I. Purpose of the issue of stock options

 The Company would like to issue stock acquisition rights as stock options to its directors and corporate auditors to primarily ensure that its directors will have a common profit awareness with shareholders, that the link between an increase in long-term shareholder value and compensation will contribute to an improvement in the corporate value of the overall PARK 24 Group, and that a higher awareness on the part of the Company's corporate auditors about an appropriate audit will contribute to sound corporate management and lead to an improvement in social trust in the Company.
 We would therefore like to ask you to approve our granting of the subscription rights to shares, the details of which are provided in the following section, to the Company’s Directors and Corporate Auditors as compensation, etc. for a stock option scheme, with an upper limit of 100 million yen per year for the Company’s Directors and 6 million yen per year for the Company’s Corporate Auditors, in the 29th business year pursuant to the provisions of Article 361 and Article 387 of the Companies Act.
 The amount of compensation, etc. has been determined by comprehensively taking into account the amount calculated by multiplying the fair value of stock acquisition rights, which was calculated based on the Black-Scholes formula based on the Company's share prices as on November 30, 2012, by the maximum amount of the total stock acquisition rights to be allocated, as well as the effects of the incentive.
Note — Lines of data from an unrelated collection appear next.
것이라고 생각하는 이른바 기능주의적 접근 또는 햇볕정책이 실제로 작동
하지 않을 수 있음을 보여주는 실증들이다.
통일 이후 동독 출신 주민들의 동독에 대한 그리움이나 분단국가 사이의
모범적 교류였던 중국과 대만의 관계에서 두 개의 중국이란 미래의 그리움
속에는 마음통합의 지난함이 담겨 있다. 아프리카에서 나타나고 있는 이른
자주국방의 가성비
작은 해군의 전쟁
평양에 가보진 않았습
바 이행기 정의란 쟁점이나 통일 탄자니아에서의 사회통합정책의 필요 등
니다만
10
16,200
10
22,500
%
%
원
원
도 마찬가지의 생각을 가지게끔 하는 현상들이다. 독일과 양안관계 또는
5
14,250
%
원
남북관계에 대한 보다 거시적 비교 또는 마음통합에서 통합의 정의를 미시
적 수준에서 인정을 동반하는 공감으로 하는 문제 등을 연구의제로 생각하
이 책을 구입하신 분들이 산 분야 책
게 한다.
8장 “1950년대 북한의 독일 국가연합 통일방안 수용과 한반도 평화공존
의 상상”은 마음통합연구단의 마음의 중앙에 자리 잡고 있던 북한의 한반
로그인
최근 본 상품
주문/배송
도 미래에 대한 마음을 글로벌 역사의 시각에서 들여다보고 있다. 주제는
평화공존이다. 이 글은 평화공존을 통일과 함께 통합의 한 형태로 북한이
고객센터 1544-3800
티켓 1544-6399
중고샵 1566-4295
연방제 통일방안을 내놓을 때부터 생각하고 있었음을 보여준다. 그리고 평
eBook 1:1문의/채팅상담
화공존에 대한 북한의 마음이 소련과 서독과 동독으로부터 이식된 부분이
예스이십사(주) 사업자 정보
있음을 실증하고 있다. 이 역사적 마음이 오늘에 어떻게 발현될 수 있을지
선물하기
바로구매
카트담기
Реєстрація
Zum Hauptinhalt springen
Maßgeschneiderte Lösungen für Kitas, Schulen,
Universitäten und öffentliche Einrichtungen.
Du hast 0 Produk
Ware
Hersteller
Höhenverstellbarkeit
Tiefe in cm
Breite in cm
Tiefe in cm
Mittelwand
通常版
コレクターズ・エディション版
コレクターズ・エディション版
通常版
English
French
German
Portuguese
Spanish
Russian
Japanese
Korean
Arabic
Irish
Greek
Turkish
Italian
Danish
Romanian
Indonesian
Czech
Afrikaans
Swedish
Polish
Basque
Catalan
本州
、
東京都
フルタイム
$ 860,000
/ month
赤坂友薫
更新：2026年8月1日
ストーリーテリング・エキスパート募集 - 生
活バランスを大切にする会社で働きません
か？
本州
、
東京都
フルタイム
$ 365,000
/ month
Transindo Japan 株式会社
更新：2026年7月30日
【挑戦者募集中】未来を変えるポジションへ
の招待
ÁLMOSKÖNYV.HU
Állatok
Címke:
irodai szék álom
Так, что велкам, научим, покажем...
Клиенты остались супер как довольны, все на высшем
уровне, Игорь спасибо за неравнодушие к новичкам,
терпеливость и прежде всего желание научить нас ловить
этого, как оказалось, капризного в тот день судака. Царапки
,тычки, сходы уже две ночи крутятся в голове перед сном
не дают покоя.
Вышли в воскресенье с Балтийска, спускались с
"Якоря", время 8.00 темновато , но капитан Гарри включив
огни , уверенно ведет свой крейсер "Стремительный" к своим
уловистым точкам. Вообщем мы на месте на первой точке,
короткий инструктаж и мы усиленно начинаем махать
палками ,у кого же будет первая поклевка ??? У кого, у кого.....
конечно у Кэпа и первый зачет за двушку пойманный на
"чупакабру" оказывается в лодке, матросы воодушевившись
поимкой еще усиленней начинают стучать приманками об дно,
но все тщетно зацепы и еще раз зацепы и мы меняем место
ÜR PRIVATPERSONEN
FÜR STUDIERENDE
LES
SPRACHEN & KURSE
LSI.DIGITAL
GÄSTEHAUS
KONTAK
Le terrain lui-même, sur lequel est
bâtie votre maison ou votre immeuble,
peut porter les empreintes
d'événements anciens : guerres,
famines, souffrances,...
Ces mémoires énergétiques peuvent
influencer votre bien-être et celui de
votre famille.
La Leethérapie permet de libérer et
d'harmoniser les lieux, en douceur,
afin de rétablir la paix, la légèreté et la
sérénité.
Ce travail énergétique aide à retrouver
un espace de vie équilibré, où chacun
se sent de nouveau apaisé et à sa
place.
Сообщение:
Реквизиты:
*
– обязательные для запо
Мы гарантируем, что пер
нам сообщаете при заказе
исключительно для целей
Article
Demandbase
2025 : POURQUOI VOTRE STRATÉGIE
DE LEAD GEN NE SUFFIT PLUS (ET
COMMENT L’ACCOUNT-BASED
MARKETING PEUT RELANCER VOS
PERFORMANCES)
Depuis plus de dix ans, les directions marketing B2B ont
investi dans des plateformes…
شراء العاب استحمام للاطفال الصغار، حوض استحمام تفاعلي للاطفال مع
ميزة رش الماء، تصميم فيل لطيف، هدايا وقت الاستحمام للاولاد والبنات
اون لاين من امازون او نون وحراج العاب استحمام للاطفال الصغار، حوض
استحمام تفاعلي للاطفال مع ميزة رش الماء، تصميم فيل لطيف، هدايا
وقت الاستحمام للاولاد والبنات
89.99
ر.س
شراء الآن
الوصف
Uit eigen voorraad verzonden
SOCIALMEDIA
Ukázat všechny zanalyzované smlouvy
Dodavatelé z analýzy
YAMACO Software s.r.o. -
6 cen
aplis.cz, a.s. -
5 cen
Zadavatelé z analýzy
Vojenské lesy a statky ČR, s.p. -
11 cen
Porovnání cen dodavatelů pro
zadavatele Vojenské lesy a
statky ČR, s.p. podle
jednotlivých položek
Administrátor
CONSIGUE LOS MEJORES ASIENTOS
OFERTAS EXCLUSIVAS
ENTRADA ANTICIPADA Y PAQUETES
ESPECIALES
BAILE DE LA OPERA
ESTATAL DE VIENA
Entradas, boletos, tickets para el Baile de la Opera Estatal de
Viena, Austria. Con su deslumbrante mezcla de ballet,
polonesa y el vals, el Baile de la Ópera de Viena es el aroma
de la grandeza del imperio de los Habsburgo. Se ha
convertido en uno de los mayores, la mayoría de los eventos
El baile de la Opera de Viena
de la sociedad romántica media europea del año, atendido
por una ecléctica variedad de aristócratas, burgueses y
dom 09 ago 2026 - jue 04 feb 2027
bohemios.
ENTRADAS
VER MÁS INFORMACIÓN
II. Details of stock acquisition rights

 

1

Type and number of shares subject to the stock acquisition rights
The type of shares subject to the stock acquisition rights shall be common shares of the Company, and the maximum total number of shares subject to the stock acquisition right shall be 350,000 shares for the Company's directors and 20,000 shares for its corporate auditors.
 In the event that the Company conducts a stock split or consolidates its stock, or in the event that it is appropriate to change the number of shares, the Company shall take the procedures that are deemed to be necessary.

 

2.

Number of stock acquisition rights

   

The maximum number of stock acquisition rights shall be 3,500 for the Company's directors and 200 for its corporate auditors.
 The number of shares for each stock acquisition right (hereinafter the "number of shares granted") shall be 100 common shares of the Company. When the Company follows the procedures deemed to be necessary as described in 1 above, the number of shares granted shall be changed based on the same procedures.

 

3.

Value of assets contributed for the exercise of stock acquisition

   

Investments that are made when exercising the stock acquisition rights shall be made in cash. The amount per stock acquisition right that is invested when exercising the stock acquisition rights shall be calculated by multiplying the number of shares granted by the value per share (hereinafter the "exercise price") that is calculated using the method given below.
 The exercise price is obtained by multiplying either the highest of the average of the closing prices of the Company's common shares traded on a regular basis on the Tokyo Stock Exchange on days of the month prior to the month in which the allotment date for the stock acquisition rights falls (excluding days on which no regular transaction takes place), or the closing price of the Company's common shares traded on a regular basis on the allotment date for the stock acquisition rights (the closing prices of the Company's common shares traded on a regular basis immediately prior to the allotment date for the stock acquisition rights, when no regular transaction takes place on the allotment date for the stock acquisition rights), by 1.03. Fractions of less than one yen that result from such calculation shall be rounded up to the nearest one yen.
 In the event that the Company conducts a stock split or consolidates its shares, or in the event that it is appropriate to change the exercise price, the Company shall follow the procedures deemed necessary.

 

4.

Exercise period for stock acquisition rights

   

The exercise period for stock acquisition rights shall be determined by resolutions made at the meeting of the Company's Board of Directors that determines the offering details of the stock acquisition rights, limiting the period to that from a date two years after the date of the above meeting of the Company's Board of Directors to within ten years of the date of the above meeting.

 

5.

Conditions relating to the exercise of stock acquisition rights

   

(1)

Persons who receive the allotment of the stock acquisition rights shall be directors, executive officers, corporate auditors, employees, consultants, advisors, or any other similar positions of the Company or its subsidiaries at the time they exercise their stock acquisition rights. This shall not apply, however, when persons who receive the allotment of the stock acquisition rights have retired due to the expiration of their terms of service, or there are other grounds that the Board of Directors considers reasonable.

   

(2) 

Other conditions relating to the exercise of stock acquisition rights shall be determined by the resolutions of the meeting of the Board of Directors that determines the offering details of the stock acquisition rights.

 

6.

Other details of stock acquisition rights

   

Other details of stock acquisition rights shall be determined, alongside other offering details, by the meeting of the Board of Directors that determines the offering details of the stock acquisition rights.